Además, la Sociedad Española de Salud Pública y Administración Sanitaria dice que la cuestión clave es cómo mejorar la gestión existente y sostiene que eso se puede hacer con fórmulas de gestión pública. El camino equivocado, matizan, es prejuzgar que las concesiones administrativas a empresas privadas, sin más, garantizan una gestión más eficiente, algo que no está demostrado en España.

Respecto a los profesionales, el PSOE explica que 37 sociedades científicas que forman parte de la Federación de Asociaciones Científico-Médicas Españolas considera que la privatización de la gestión sanitaria pública, poniéndola en manos de empresas, algunas dependientes de fondos de capital-riesgo, es una maniobra que puede comprometer seriamente la capacidad de las administraciones públicas para hacer efectivas sus competencias de planificación y control.

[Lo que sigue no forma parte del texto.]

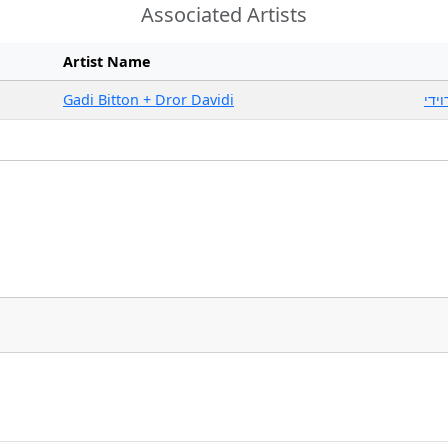
Associated Artists
Artist Name
Gadi Bitton + Dror Davidi
וידי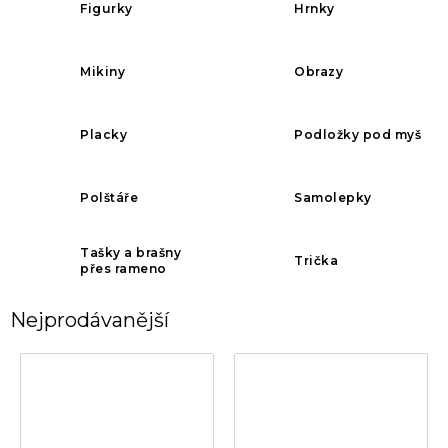
Figurky
Hrnky
Mikiny
Obrazy
Placky
Podložky pod myš
Polštáře
Samolepky
Tašky a brašny
Trička
přes rameno
Nejprodávanější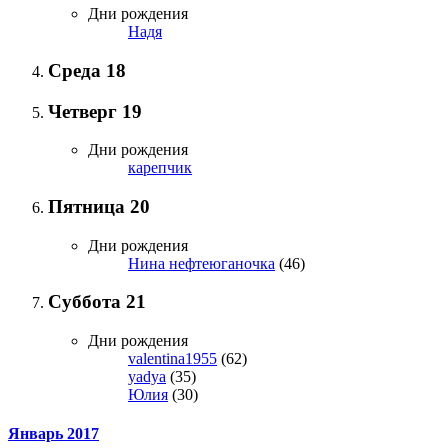
Дни рождения
Надя
Среда
18
Четверг
19
Дни рождения
карепчик
Пятница
20
Дни рождения
Нина нефтеюганочка
(46)
Суббота
21
Дни рождения
valentina1955
(62)
yadya
(35)
Юлия
(30)
Январь 2017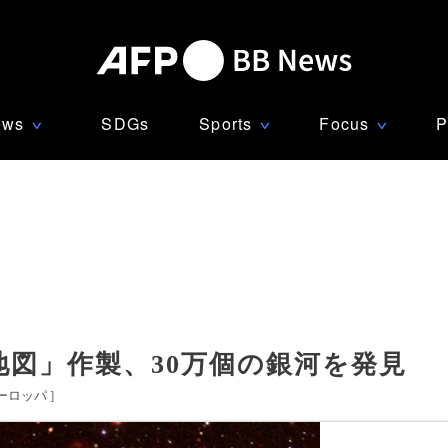
ews
SDGs
Sports
Focus
P
∨
∨
∨
図」作製、30万個の銀河を発見
ーロッパ
]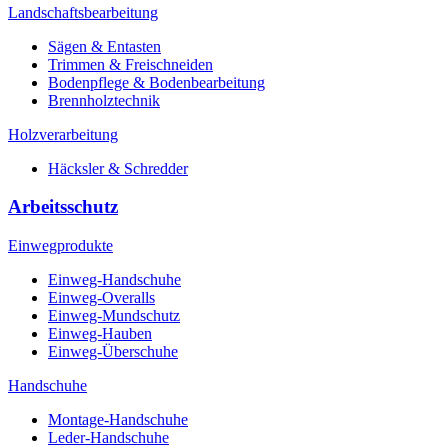
Landschaftsbearbeitung
Sägen & Entasten
Trimmen & Freischneiden
Bodenpflege & Bodenbearbeitung
Brennholztechnik
Holzverarbeitung
Häcksler & Schredder
Arbeitsschutz
Einwegprodukte
Einweg-Handschuhe
Einweg-Overalls
Einweg-Mundschutz
Einweg-Hauben
Einweg-Überschuhe
Handschuhe
Montage-Handschuhe
Leder-Handschuhe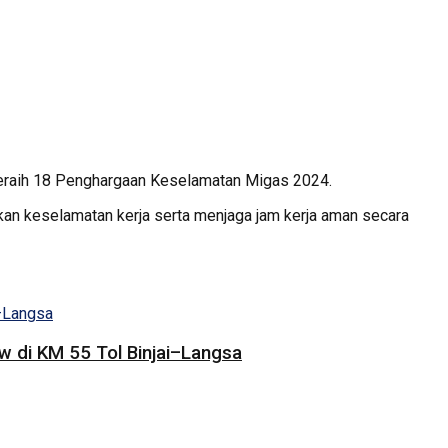
eraih 18 Penghargaan Keselamatan Migas 2024.
 keselamatan kerja serta menjaga jam kerja aman secara
 di KM 55 Tol Binjai–Langsa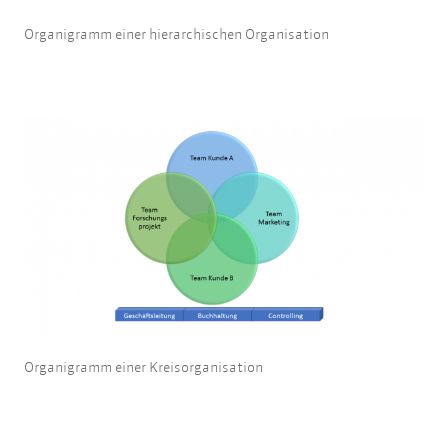
Organigramm einer hierarchischen Organisation
Organigramm einer Kreisorganisation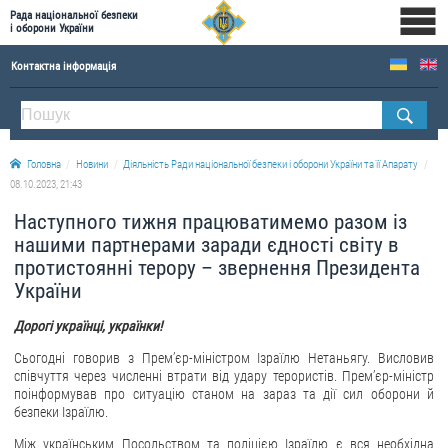
Рада національної безпеки
і оборони України
Контактна інформація
ПРО РНБОУ
Склад Ради національної безпеки і оборони України
Головна
Новини
Діяльність Ради національної безпеки і оборони України та її Апарату
Апарат Ради національної безпеки і оборони України
08.10.2023, 21:43
Правова основа діяльності Ради національної безпеки і оборони України
Наступного тижня працюватимемо разом із
Історична довідка про діяльність Ради національної безпеки і оборони України
нашими партнерами заради єдності світу в
протистоянні терору – звернення Президента
ОФІЦІЙНІ ДОКУМЕНТИ
України
ПРЕСЦЕНТР
Дорогі українці, українки!
Новини
Сьогодні говорив з Прем’єр-міністром Ізраїлю Нетаньягу. Висловив
співчуття через численні втрати від удару терористів. Прем’єр-міністр
Drone Deals
поінформував про ситуацію станом на зараз та дії сил оборони й
безпеки Ізраїлю.
Фотогалерея
Відеогалерея
Між українським Посольством та поліцією Ізраїлю є вся необхідна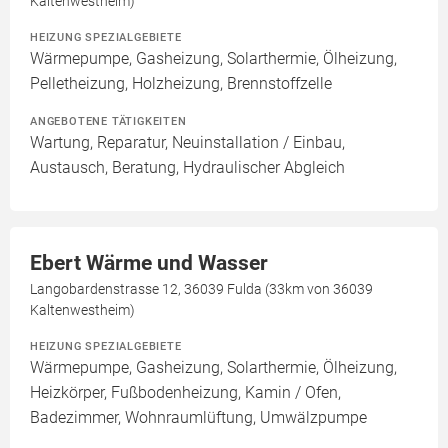
Kaltenwestheim)
HEIZUNG SPEZIALGEBIETE
Wärmepumpe, Gasheizung, Solarthermie, Ölheizung,
Pelletheizung, Holzheizung, Brennstoffzelle
ANGEBOTENE TÄTIGKEITEN
Wartung, Reparatur, Neuinstallation / Einbau,
Austausch, Beratung, Hydraulischer Abgleich
Ebert Wärme und Wasser
Langobardenstrasse 12, 36039 Fulda (33km von 36039
Kaltenwestheim)
HEIZUNG SPEZIALGEBIETE
Wärmepumpe, Gasheizung, Solarthermie, Ölheizung,
Heizkörper, Fußbodenheizung, Kamin / Ofen,
Badezimmer, Wohnraumlüftung, Umwälzpumpe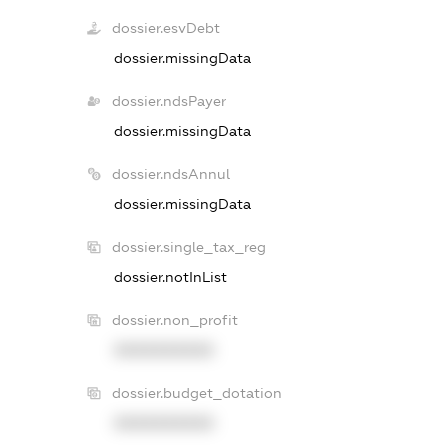
dossier.esvDebt
dossier.missingData
dossier.ndsPayer
dossier.missingData
dossier.ndsAnnul
dossier.missingData
dossier.single_tax_reg
dossier.notInList
dossier.non_profit
XXXXXXXXXX
dossier.budget_dotation
XXXXXXXXXX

Todos los países europeos con sistemas como el nuestro, basados en el modelo de servicio nacional de salud, han introducido importantes reformas en su gestión, manteniendo siempre el carácter público de sus instituciones y un muy significativo peso de la gestión pública sobre la privada.

También se acude a las sociedades de pediatría ( AEP, AEPap, SEPEAP y SEPHO) para destacar que las autoridades sanitarias serán responsables de las consecuencias de los cambios en el actual modelo, incluido el aumento de la mortalidad infantil.